To be fair, it's quite challenging enough for someone doing only their second ever 40 mile ride. There are tougher climbs in the area but the OP should build up to them - I mentioned Hollingbourne Hill earlier, but only in jest.



> I'm just wondering if a 28t or 32t large sprocket would be more appropriate than a 25t sprocket.


 
Nah, my road bike has the same gearing and it's plenty low enough for round these parts.

d.


----------



## GrasB (13 Mar 2012)

smutchin said:


> To be fair, it's quite challenging enough for someone doing only their second ever 40 mile ride. There are tougher climbs in the area but the OP should build up to them - I mentioned Hollingbourne Hill earlier, but only in jest.


Yeah well I'm used to Alpine hill climbs... as I said I'll admit my sense of a 'hard climb' is a little warped these days



> Nah, my road bike has the same gearing and it's plenty low enough for round these parts.


Gearing is relative to the strength of the rider. I could quite happily make do with an 11-23 cassette & a 53t chainring around these parts. There are riders who will struggle with a 34t bottom chainring with an 11-23 same cassette.


----------



## smutchin (13 Mar 2012)

GrasB said:


> Gearing is relative to the strength of the rider. I could quite happily make do with an 11-23 cassette & a 53t chainring around these parts. There are riders who will struggle with a 34t bottom chainring with an 11-23 same cassette.


 
True, but based on what Michael has told us about his first attempt at Charing Hill, I reckon he'll get on fine using what he's got - with a little more practice...

d.


----------



## Michaelt (14 Mar 2012)

> True, but based on what Michael has told us about his first attempt at Charing Hill, I reckon he'll get on fine using what he's got - with a little more practice...
> 
> d.


 
Thanks for the vote of confidence, I was beginning to think that my bonfire was being put out!!


----------



## Banjo (14 Mar 2012)

Michaelt said:


> Thanks for the vote of confidence, I was beginning to think that my bonfire was being put out!!


 
I changed my cassette with 25 tooth rear cog for a new cassette with a 28 tooth largest cog.

I climb at the same speed as before but with faster cadence which is easier on the knees.(occasional knee pain before, none now)

It does sound from what you wrote that what you have is ok for you/where you ride but you are just out of practice.


----------



## GrasB (14 Mar 2012)

Michaelt said:


> Thanks for the vote of confidence, I was beginning to think that my bonfire was being put out!!

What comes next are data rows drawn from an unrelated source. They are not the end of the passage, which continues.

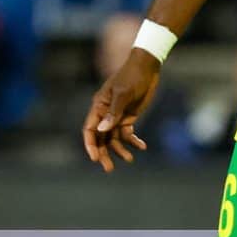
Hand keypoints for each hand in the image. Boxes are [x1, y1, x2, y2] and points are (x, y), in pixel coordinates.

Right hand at [83, 50, 159, 171]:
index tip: (95, 158)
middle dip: (104, 153)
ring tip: (129, 160)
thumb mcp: (124, 94)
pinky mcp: (128, 117)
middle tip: (108, 169)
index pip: (90, 130)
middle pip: (101, 138)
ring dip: (120, 150)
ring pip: (114, 138)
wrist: (147, 67)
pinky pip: (127, 133)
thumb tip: (102, 130)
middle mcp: (105, 114)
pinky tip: (142, 146)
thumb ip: (114, 112)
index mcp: (98, 107)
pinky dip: (133, 141)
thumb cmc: (132, 77)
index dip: (91, 145)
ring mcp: (116, 116)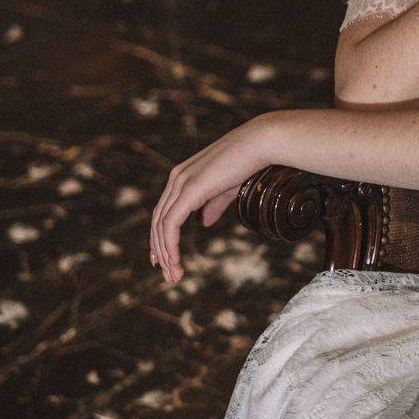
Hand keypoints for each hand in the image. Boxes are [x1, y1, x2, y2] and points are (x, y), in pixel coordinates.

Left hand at [149, 113, 275, 282]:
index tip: (163, 260)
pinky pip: (171, 224)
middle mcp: (176, 179)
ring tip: (174, 275)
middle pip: (158, 221)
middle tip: (169, 276)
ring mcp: (180, 183)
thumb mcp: (227, 188)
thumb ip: (212, 205)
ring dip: (166, 254)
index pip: (164, 212)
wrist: (261, 143)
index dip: (161, 237)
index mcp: (183, 177)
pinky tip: (174, 261)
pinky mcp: (189, 190)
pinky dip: (170, 246)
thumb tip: (202, 223)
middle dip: (161, 251)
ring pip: (161, 226)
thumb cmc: (249, 162)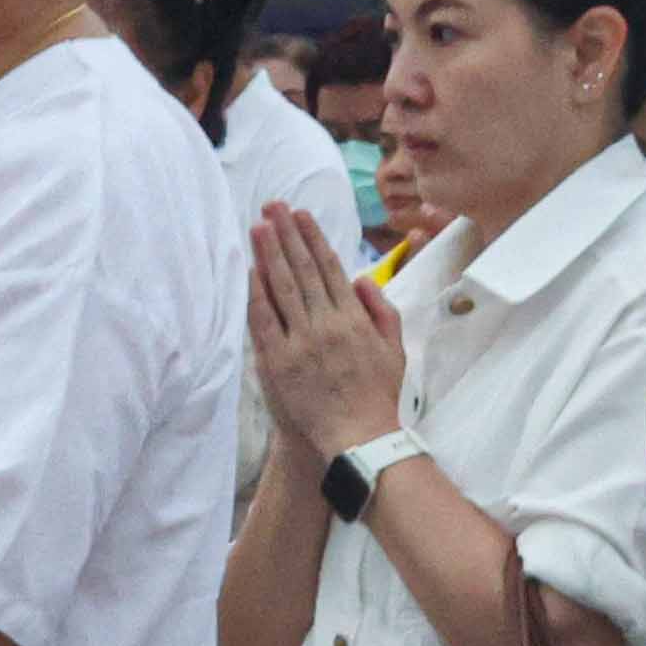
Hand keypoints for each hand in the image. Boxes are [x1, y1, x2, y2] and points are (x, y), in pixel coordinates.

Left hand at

I think you'll be much more comfortable with a the extra teeth on the cassette when climbing. A 12-28 cassette is fundamentally the same as a 12-25 but with the last two sprockets being 24 & 28t not 23 & 25t. 11-28 cassettes come in various different sprocket setups so may or may not be a modified 11-28, SRAM is one make that runs a 'modified' 11-25.


----------



## 2old2care (15 Mar 2012)

I always remember reading a story told by a lady whom was regularly riding up a steep and long hill with her husband. The husband would charge past her at the bottom of the hill, whilst she would pootle up in a comfortable gear and eventually pass him puffing and panting like he'd done two marathon's. Hope this helps.


----------